*Your task*: Go to the line with "X1028702Y7746994D02*" in the entries below and write out every line from there through the line with "X147320000Y-88792765D03*", exactly and without pictures.

*Input data*:
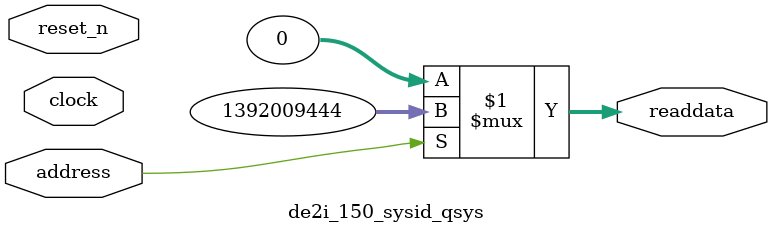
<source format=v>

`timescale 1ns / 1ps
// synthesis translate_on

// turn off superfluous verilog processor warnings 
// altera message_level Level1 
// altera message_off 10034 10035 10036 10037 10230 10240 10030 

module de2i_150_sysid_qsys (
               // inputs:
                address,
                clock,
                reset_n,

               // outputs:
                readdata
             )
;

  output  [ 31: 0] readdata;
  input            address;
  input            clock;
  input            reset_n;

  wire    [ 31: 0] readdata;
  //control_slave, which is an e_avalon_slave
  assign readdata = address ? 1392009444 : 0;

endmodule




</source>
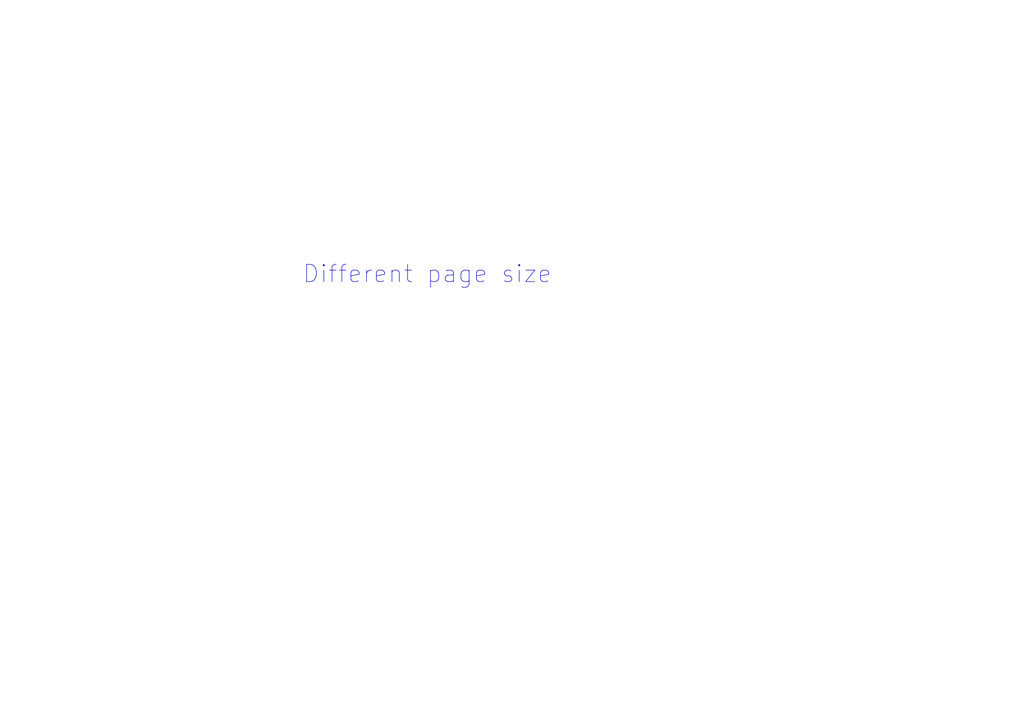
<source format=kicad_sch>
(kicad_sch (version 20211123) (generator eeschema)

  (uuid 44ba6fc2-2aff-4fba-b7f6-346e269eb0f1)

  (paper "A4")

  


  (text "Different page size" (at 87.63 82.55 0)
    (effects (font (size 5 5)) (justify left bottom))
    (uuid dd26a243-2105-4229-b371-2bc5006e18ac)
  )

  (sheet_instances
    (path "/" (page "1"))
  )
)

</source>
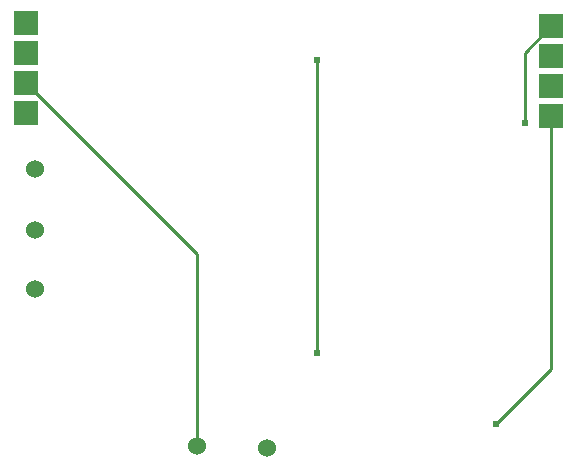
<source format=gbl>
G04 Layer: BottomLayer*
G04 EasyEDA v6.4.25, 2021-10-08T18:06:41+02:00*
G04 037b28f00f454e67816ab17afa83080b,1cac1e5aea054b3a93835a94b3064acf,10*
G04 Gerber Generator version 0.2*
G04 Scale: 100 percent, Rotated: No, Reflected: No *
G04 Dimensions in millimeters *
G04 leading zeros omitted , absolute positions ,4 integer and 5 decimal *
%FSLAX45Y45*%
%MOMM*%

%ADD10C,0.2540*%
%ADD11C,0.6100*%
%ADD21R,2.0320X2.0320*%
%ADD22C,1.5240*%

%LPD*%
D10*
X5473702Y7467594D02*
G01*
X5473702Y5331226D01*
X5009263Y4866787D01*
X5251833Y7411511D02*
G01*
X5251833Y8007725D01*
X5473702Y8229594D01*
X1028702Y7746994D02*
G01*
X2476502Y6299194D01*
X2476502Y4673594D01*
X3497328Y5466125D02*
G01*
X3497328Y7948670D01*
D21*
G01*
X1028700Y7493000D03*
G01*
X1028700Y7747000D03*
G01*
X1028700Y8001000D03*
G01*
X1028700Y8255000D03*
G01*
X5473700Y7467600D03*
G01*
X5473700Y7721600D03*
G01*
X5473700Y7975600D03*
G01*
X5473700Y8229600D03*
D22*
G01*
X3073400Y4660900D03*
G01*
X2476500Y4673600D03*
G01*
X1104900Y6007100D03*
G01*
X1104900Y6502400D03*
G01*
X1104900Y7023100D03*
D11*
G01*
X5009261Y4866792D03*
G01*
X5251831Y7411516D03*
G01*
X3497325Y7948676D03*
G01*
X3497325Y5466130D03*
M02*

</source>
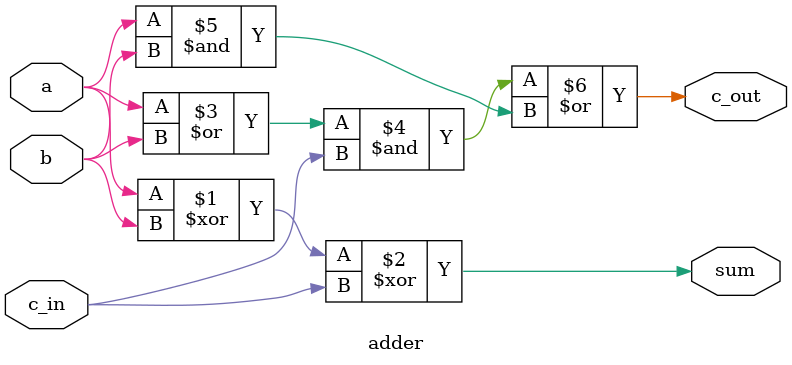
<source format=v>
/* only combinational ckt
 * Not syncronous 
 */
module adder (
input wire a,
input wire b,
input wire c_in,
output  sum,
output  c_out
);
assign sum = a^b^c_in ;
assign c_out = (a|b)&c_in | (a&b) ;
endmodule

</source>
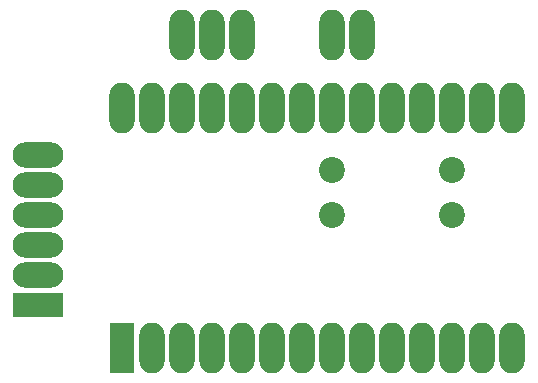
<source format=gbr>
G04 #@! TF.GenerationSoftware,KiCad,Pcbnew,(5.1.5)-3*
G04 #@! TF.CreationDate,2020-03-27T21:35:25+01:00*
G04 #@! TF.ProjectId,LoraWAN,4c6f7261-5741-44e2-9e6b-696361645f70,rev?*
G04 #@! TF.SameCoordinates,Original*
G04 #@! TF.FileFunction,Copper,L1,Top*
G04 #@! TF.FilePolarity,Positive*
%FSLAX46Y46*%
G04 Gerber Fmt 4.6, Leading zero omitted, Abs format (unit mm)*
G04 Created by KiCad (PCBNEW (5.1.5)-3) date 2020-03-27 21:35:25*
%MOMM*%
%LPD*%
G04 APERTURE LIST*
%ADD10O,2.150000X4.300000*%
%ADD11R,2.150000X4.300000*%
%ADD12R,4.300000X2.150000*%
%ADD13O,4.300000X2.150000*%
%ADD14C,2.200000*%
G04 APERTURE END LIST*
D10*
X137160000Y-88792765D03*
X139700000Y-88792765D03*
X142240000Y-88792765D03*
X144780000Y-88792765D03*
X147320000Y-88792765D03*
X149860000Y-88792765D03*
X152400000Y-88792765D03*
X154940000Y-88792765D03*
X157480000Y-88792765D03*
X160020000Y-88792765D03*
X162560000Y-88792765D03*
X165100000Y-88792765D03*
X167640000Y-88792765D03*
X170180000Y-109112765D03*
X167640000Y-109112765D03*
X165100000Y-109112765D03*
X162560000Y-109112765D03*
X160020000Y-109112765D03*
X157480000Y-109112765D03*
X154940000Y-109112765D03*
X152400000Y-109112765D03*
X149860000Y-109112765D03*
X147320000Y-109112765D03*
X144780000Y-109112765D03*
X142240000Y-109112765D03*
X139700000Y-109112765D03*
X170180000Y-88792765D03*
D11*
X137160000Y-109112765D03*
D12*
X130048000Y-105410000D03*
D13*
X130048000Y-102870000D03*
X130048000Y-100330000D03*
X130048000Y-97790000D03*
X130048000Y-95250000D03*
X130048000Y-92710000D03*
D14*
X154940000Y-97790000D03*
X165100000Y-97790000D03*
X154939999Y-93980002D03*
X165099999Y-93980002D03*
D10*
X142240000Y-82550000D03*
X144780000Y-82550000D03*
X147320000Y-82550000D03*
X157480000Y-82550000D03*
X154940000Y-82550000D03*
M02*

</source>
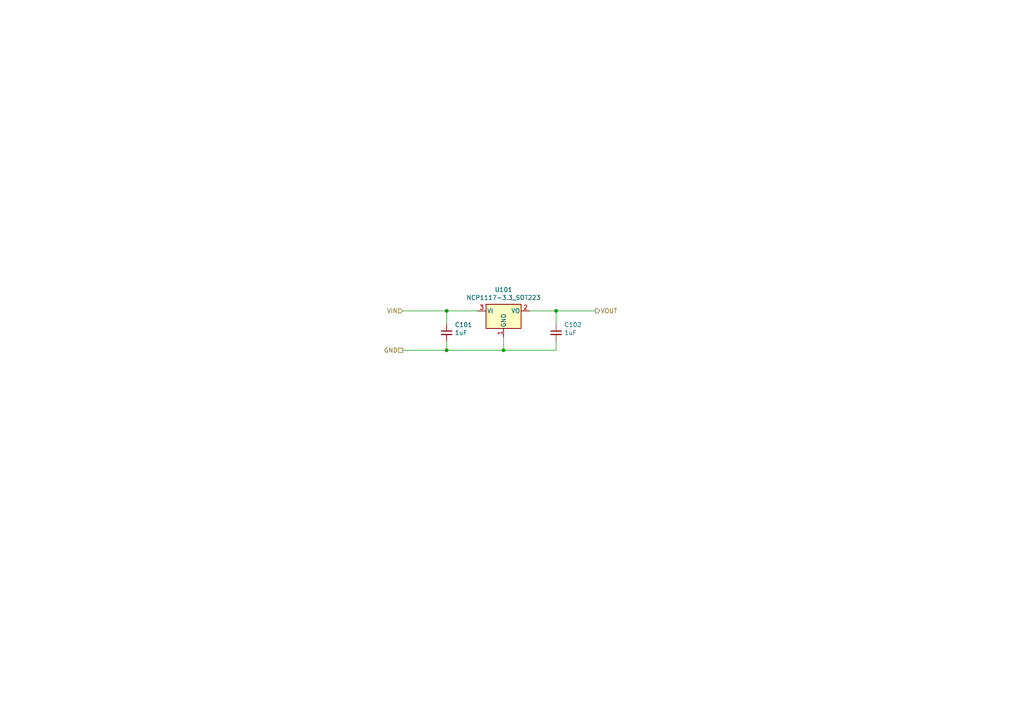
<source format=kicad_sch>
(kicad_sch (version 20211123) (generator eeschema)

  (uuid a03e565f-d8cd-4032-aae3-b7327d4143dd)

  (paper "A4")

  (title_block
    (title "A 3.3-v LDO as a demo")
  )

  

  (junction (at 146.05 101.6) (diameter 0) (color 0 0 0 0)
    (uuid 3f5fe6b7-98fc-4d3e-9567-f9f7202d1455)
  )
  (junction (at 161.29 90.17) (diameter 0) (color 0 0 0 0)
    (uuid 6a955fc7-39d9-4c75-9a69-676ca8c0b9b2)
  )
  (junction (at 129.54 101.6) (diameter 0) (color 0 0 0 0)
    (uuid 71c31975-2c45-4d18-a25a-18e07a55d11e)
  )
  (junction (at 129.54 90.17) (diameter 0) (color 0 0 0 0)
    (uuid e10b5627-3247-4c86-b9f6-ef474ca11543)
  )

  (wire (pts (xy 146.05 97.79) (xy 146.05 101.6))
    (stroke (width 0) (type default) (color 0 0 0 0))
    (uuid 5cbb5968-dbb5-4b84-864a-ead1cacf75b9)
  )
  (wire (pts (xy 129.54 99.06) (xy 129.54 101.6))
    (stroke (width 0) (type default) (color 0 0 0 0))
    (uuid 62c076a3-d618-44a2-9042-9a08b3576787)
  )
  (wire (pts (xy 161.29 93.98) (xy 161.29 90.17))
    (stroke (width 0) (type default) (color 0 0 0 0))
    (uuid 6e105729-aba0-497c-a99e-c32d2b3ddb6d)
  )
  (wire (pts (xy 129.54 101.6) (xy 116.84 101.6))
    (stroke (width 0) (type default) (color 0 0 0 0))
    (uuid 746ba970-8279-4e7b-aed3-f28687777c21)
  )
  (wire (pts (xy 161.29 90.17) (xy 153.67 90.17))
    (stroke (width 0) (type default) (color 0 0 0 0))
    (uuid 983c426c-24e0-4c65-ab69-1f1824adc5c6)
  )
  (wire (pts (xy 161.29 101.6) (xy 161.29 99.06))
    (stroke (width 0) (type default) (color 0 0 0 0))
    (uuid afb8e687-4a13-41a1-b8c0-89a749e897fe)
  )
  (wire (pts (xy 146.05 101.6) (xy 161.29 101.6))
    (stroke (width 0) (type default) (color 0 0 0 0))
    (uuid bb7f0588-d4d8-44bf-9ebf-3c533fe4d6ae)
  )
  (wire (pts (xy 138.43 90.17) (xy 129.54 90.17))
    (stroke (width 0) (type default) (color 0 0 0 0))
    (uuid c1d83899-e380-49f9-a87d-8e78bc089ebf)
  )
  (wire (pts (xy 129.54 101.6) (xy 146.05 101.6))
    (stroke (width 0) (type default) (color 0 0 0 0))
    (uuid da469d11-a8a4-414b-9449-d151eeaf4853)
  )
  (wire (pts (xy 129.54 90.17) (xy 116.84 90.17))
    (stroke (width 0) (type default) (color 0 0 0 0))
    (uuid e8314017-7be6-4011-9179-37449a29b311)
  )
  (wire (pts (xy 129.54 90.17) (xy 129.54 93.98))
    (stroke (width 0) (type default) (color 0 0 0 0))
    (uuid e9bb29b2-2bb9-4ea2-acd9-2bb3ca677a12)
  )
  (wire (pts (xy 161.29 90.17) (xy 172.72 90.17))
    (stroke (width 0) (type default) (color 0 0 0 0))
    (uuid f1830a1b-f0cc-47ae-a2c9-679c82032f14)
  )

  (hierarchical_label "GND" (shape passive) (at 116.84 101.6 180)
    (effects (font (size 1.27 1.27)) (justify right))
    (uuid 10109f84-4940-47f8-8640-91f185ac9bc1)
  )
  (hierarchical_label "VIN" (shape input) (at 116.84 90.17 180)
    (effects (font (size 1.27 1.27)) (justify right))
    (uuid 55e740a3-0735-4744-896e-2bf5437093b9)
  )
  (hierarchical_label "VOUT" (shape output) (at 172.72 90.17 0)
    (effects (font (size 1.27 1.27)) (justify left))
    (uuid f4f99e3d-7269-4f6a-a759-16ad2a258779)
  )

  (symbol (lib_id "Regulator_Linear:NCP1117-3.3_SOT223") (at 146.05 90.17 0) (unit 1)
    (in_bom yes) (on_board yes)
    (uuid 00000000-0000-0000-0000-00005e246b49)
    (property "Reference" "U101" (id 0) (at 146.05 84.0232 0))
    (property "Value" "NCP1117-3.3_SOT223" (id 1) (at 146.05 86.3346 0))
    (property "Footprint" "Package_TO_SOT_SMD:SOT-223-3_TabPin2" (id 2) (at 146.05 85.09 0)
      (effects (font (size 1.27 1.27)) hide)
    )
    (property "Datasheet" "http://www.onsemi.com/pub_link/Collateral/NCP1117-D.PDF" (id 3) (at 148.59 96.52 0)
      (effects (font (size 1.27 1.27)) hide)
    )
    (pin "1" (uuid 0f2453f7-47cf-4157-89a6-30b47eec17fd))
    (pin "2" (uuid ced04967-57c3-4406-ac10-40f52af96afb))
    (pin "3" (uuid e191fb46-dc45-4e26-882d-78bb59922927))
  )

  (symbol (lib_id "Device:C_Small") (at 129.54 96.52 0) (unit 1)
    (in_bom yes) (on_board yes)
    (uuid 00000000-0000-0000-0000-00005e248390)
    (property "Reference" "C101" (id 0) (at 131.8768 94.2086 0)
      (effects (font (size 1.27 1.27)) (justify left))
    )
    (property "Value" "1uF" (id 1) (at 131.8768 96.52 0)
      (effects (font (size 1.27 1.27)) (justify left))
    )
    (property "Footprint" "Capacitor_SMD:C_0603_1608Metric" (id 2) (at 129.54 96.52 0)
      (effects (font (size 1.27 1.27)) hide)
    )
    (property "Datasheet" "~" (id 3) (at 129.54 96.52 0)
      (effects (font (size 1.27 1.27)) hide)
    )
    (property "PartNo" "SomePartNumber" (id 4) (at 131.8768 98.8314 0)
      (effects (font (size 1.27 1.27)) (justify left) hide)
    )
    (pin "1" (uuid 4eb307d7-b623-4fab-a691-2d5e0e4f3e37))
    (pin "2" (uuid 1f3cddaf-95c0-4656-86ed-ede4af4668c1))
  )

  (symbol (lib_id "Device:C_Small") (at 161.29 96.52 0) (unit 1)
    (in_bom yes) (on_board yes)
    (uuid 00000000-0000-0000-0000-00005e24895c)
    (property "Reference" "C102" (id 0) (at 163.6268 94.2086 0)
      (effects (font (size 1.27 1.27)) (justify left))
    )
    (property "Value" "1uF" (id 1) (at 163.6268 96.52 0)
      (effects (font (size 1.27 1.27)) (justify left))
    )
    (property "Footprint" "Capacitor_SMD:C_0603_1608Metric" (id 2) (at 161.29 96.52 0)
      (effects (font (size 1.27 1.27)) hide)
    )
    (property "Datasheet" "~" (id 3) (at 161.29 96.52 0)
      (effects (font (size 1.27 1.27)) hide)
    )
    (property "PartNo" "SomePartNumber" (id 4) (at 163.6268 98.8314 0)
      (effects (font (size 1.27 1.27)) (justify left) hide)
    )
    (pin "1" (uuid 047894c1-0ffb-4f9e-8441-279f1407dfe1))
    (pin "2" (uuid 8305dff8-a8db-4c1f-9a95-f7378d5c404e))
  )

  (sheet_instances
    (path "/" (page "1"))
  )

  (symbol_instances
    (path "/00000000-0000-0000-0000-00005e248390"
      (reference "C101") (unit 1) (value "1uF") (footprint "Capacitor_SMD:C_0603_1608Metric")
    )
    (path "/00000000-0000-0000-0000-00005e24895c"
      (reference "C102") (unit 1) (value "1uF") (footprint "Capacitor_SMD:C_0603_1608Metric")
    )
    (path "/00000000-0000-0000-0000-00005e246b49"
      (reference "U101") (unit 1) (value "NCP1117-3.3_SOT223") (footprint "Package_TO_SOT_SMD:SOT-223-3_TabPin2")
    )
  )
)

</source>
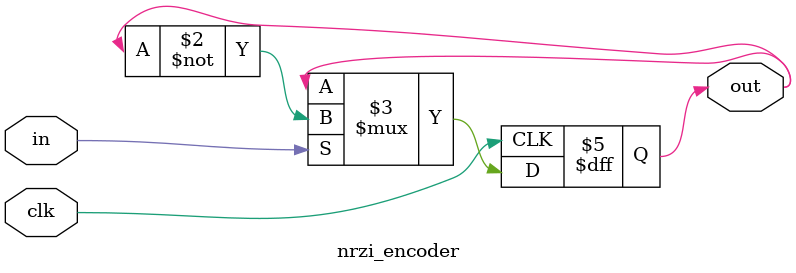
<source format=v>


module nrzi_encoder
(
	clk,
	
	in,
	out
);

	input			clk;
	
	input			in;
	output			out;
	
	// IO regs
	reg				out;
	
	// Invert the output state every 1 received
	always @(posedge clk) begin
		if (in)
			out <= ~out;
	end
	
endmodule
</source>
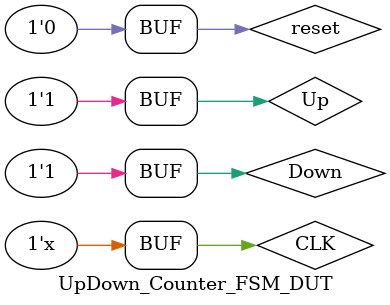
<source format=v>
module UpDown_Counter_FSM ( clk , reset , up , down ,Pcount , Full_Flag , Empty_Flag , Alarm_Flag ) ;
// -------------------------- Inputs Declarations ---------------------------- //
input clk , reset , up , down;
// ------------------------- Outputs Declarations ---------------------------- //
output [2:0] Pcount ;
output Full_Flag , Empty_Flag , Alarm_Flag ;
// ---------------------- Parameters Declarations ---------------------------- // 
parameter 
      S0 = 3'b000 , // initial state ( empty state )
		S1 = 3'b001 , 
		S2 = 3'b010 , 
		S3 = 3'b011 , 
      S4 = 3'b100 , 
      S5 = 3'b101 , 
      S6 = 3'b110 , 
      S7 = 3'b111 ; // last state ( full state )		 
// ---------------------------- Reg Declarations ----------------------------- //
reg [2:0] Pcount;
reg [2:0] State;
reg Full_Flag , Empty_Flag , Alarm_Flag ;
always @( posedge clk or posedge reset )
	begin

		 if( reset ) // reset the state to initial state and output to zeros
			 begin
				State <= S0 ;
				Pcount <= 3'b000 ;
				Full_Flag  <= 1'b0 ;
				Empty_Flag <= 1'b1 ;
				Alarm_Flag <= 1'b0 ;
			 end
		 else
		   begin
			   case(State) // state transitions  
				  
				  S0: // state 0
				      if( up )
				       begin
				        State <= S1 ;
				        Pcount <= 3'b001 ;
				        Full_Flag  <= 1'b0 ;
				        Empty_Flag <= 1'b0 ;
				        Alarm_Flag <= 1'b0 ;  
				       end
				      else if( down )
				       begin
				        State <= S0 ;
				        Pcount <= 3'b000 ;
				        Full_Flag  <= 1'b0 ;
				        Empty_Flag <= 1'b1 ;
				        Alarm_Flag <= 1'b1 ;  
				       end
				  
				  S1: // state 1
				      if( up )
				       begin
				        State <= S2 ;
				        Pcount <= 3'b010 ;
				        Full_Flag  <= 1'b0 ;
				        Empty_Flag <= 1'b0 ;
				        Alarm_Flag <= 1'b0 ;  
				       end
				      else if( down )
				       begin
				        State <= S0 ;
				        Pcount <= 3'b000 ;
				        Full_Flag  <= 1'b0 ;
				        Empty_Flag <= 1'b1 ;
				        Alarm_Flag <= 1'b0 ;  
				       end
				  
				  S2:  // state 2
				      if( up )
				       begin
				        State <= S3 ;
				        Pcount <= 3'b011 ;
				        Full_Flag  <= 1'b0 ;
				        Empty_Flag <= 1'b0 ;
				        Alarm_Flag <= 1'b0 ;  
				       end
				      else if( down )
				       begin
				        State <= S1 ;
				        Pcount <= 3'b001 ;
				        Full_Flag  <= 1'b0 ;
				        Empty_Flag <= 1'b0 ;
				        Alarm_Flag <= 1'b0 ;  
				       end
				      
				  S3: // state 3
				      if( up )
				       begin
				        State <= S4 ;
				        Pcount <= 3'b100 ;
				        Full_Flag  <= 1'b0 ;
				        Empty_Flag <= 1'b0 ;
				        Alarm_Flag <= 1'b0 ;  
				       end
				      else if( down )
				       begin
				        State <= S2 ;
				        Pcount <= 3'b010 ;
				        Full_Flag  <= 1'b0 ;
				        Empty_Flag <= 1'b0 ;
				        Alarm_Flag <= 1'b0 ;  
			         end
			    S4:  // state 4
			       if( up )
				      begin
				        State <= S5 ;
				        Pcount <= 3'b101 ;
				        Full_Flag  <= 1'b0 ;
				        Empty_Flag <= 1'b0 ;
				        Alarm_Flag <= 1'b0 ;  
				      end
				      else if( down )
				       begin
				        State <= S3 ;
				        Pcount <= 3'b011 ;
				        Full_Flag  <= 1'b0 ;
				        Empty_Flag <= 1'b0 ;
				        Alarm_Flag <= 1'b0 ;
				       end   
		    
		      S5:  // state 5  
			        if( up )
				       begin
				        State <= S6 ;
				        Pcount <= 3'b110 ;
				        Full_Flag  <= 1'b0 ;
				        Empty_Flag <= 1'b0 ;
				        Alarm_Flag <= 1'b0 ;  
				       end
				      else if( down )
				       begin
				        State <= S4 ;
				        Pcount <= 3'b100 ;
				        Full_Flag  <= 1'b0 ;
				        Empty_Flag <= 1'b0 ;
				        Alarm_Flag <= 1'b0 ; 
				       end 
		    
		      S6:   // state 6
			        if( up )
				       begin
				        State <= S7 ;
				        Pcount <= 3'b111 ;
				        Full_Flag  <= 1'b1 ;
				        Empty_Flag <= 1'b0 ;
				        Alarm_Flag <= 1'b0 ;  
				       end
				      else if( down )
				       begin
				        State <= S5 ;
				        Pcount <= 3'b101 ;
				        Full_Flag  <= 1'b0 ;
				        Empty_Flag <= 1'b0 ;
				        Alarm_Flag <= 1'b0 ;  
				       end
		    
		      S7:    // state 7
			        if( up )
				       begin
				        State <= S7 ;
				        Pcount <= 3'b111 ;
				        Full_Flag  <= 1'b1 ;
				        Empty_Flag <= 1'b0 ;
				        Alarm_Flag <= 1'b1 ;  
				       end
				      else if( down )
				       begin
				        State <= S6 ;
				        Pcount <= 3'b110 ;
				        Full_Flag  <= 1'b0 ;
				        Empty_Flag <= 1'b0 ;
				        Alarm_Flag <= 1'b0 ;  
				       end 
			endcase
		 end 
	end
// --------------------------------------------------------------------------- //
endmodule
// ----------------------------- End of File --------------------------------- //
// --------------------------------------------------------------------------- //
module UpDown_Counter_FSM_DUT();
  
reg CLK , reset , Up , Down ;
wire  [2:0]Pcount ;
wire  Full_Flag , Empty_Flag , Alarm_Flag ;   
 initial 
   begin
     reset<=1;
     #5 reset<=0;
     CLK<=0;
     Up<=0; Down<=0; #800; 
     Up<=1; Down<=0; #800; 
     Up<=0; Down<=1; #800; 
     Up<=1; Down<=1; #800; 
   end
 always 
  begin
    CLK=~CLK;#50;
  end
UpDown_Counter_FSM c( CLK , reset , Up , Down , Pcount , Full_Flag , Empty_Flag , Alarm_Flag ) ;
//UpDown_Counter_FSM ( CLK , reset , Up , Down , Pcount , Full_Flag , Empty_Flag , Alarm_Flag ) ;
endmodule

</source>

*Result for this exercise*:
X1028702Y7746994D02*
G01*
X2476502Y6299194D01*
X2476502Y4673594D01*
X3497328Y5466125D02*
G01*
X3497328Y7948670D01*
D21*
G01*
X1028700Y7493000D03*
G01*
X1028700Y7747000D03*
G01*
X1028700Y8001000D03*
G01*
X1028700Y8255000D03*
G01*
X5473700Y7467600D03*
G01*
X5473700Y7721600D03*
G01*
X5473700Y7975600D03*
G01*
X5473700Y8229600D03*
D22*
G01*
X3073400Y4660900D03*
G01*
X2476500Y4673600D03*
G01*
X1104900Y6007100D03*
G01*
X1104900Y6502400D03*
G01*
X1104900Y7023100D03*
D11*
G01*
X5009261Y4866792D03*
G01*
X5251831Y7411516D03*
G01*
X3497325Y7948676D03*
G01*
X3497325Y5466130D03*
M02*

</source>
<source format=v>
/* only combinational ckt
 * Not syncronous 
 */
module adder (
input wire a,
input wire b,
input wire c_in,
output  sum,
output  c_out
);
assign sum = a^b^c_in ;
assign c_out = (a|b)&c_in | (a&b) ;
endmodule

</source>
<source format=gbr>
G04 #@! TF.GenerationSoftware,KiCad,Pcbnew,(5.1.5)-3*
G04 #@! TF.CreationDate,2020-03-27T21:35:25+01:00*
G04 #@! TF.ProjectId,LoraWAN,4c6f7261-5741-44e2-9e6b-696361645f70,rev?*
G04 #@! TF.SameCoordinates,Original*
G04 #@! TF.FileFunction,Copper,L1,Top*
G04 #@! TF.FilePolarity,Positive*
%FSLAX46Y46*%
G04 Gerber Fmt 4.6, Leading zero omitted, Abs format (unit mm)*
G04 Created by KiCad (PCBNEW (5.1.5)-3) date 2020-03-27 21:35:25*
%MOMM*%
%LPD*%
G04 APERTURE LIST*
%ADD10O,2.150000X4.300000*%
%ADD11R,2.150000X4.300000*%
%ADD12R,4.300000X2.150000*%
%ADD13O,4.300000X2.150000*%
%ADD14C,2.200000*%
G04 APERTURE END LIST*
D10*
X137160000Y-88792765D03*
X139700000Y-88792765D03*
X142240000Y-88792765D03*
X144780000Y-88792765D03*
X147320000Y-88792765D03*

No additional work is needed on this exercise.